Don't give up yet on growth stocks Fund managers keep the faith

April 26, 1992|By Mark Calvey | Mark Calvey,Knight-Ridder News Service

Investment success often depends on having the discipline to stick with a strategy, even when it may no longer be in vogue on Wall Street.

Growth stocks' popularity is cooling as investors shift to cyclical stocks.

"We don't expect anything explosive in growth stocks this year," says Roger Engemann, who manages the Pasadena Growth Fund in Pasadena, Calif.

But that won't deter his appetite for growth stocks, Mr. Engemann says.

"We want companies that will grow fast or for the long-term," Mr. Engemann says. He says it's a strategy that's worked for him since he started managing money in 1969.

Growth stocks have generated strong returns for Pasadena Growth, launched in 1986. The fund is up 26.68 percent in the 12-month period that ended March 31, according to Lipper Analytical Services Inc., a mutual-fund rating service in New York. For the three-year period that ended March 31, the fund gained 95.52 percent, Lipper says.

"The fund's strategy is simple: It measures success in terms of earnings growth," writes Tom Desmond, an analyst with Morningstar Inc., a mutual-fund rating service in Chicago. "Management generally limits itself to two company types: high-growth opportunities and well-established earners that have more growth ahead."

As a result, the fund's portfolio typically reads like a Who's Who of American growth companies.

Mr. Engemann readily concedes that he's almost always bullish on the stock market.

"I'd rather take a chance of buying at the top than not buying at all," he said.

The $450 million fund's holdings include such steady growers as Coca-Cola Co., Food Lion Inc., Home Depot Inc., Gillette Co., ConAgra Inc., Microsoft Corp. and Philip Morris Cos. Inc.

Wal-Mart Stores Inc., the nation's largest retailer, has been in the fund's portfolio since the retailer first offered its stock to the public in 1970.

Mr. Engemann, who holds 120,000 Wal-Mart shares in the fund, says he was an early believer in the retailer. The 51-year-old money manager says he was impressed with the late Sam Walton and his concept of putting large discount stores in rural communities, which he says they discussed at length on hunting trips.

"Life won't be the same without him," Mr. Engemann says. "But he has really instilled his spirit on the company."

Charlotte, N.C.-based NationsBank Corp. is also among the fund's top holdings.

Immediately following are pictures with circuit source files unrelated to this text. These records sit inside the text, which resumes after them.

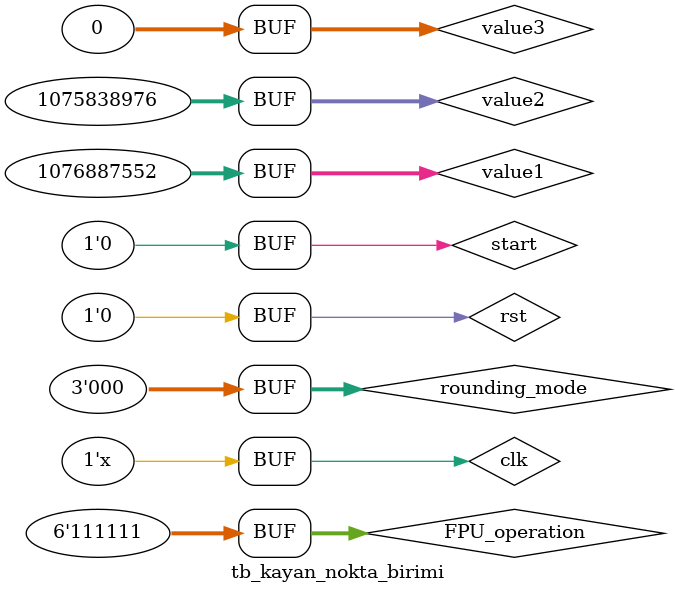
<source format=v>
`timescale 1ns / 1ps

module tb_kayan_nokta_birimi();

 // Inputs
    reg clk;
    reg rst;
    reg [31:0] value1;
    reg [31:0] value2;
    reg [31:0] value3;
    reg [5:0] FPU_operation;
    reg [2:0] rounding_mode;
    reg start;
    
    // Outputs
    wire [31:0] result;
    wire [4:0] flags;
    wire mesgul;

    // Instantiate the FPU unit
    kayan_nokta_birimi dut (
        .clk_i              (clk),
        .rst_i              (rst),
        .value1_i           (value1),
        .value2_i           (value2),
        .value3_i           (value3),
        .FPU_operation_i    (FPU_operation),
        .rounding_mode_i    (rounding_mode),
        .start_i            (start),
        .result_o           (result),
        .flags_o            (flags),
        .mesgul_o           (mesgul)
    );

    // Clock generation
    always #5 clk = ~clk;

    // Reset generation
    initial begin
        rst = 1;
        #10 rst = 0;
    end

    // Test cases
    initial begin
        // Test case 1: FADD
        value1 = 32'b01000000001100000000000000000000; // 3.0
        value2 = 32'b01000000001000000000000000000000; // 2.0
        value3 = 32'b00000000000000000000000000000000; // Unused for FADD
        FPU_operation = 6'b000000; // FADD
        rounding_mode = 3'b000; // Round to nearest
        start = 1;
        #20;
        start = 0;
        // Expected result: 5.0 (binary: 01000000010100000000000000000000)
        if (result !== 32'b01000000010100000000000000000000) $display("Test case 1 failed!");

        // Test case 2: FSUB
        value1 = 32'b01000000001100000000000000000000; // 3.0
        value2 = 32'b01000000001000000000000000000000; // 2.0
        value3 = 32'b00000000000000000000000000000000; // Unused for FSUB
        FPU_operation = 6'b000001; // FSUB
        rounding_mode = 3'b000; // Round to nearest
        start = 1;
        #20;
        start = 0;
        // Expected result: 1.0 (binary: 01000000000100000000000000000000)
        if (result !== 32'b01000000000100000000000000000000) $display("Test case 2 failed!");

        // Test case 3: FMUL
        value1 = 32'b01000000001100000000000000000000; // 3.0
        value2 = 32'b01000000001000000000000000000000; // 2.0
        value3 = 32'b00000000000000000000000000000000; // Unused for FMUL
        FPU_operation = 6'b000010; // FMUL
        rounding_mode = 3'b000; // Round to nearest
        start = 1;
        #20;
        start = 0;
        // Expected result: 6.0 (binary: 01000000010000000000000000000000)
        if (result !== 32'b01000000010000000000000000000000) $display("Test case 3 failed!");

        // Test case 4: FDIV
        value1 = 32'b01000000010000000000000000000000; // 4.0
        value2 = 32'b01000000001000000000000000000000; // 2.0
        value3 = 32'b00000000000000000000000000000000; // Unused for FDIV
        FPU_operation = 6'b000011; // FDIV
        rounding_mode = 3'b000; // Round to nearest
        start = 1;
        #20;
        start = 0;
        // Expected result: 2.0 (binary: 01000000000000000000000000000000)
        if (result !== 32'b01000000000000000000000000000000) $display("Test case 4 failed!");

        // Test case 5: Invalid operation
        value1 = 32'b01000000001100000000000000000000; // 3.0
        value2 = 32'b01000000001000000000000000000000; // 2.0
        value3 = 32'b00000000000000000000000000000000; // Unused for invalid operation
        FPU_operation = 6'b111111; // Invalid operation
        rounding_mode = 3'b000; // Round to nearest
        start = 1;
        #20;
        start = 0;
        // Expected result: xx
        if (result !== 32'bx_xxxxxxxxxxxxxxxxxxxxxxxxxxxxxx) $display("Test case 5 failed!");

        // More test cases can be added as needed
    end

endmodule
</source>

"We think their earnings will grow very rapidly," he said.

The bank's huge write-offs last year don't concern him.

"When you're out of favor, you'll write off everything," he said. "We feel the banks are still very much out of favor.

"We feel in five or 10 years, hopefully five, that banks will trade at higher (price-earnings) multiples," he said.

Other banks in the fund's portfolio include BankAmerica Corp. and Wells Fargo & Co., both based in San Francisco.

Mr. Engemann continues adding to his stake in growth companies whose shares are trading at or near all-time highs.

"I don't think people have absorbed the fact that inflation is under control," said Mr. Engemann, who expects annual inflation to be 2 percent or less in the 1990s, while some market watchers anticipate prices to climb 3 percent to 5 percent a year.

The economy and the stock market usually thrive in an environment of low inflation and low interest rates.

Among Mr. Engemann's new ideas is a longtime favorite of growth stock aficionados -- McDonald's Corp.

The fast-food restaurateur recently returned to the fund's portfolio after being absent since 1987.

"A growing portion of their business is outside the United States," said Mr. Engemann, who expects people overseas to have a good appetite for Big Macs.

But not all of Mr. Engemann's growth stocks weathered the recession as well as he had expected.

He cited the Walt Disney Co., Capital Cities/ABC Inc. and the Washington Post Co. as examples of such companies. Walt Disney was hurt by fewer people attending its theme parks.

Several media companies, including Cap Cities and Washington Post, saw advertising revenues plummet during the recession.

Mr. Engemann says he held onto the three companies despite disappointing earnings. The companies are well managed and earnings will improve in the recovery, he said.

Individuals considering an investment in Pasadena Growth should keep in mind the significant volatility resulting from the fund's earnings-driven strategy, cautioned Morningstar's Mr. Desmond.

"Investors willing to stomach these periodic drops should enjoy healthy long-term results," he said.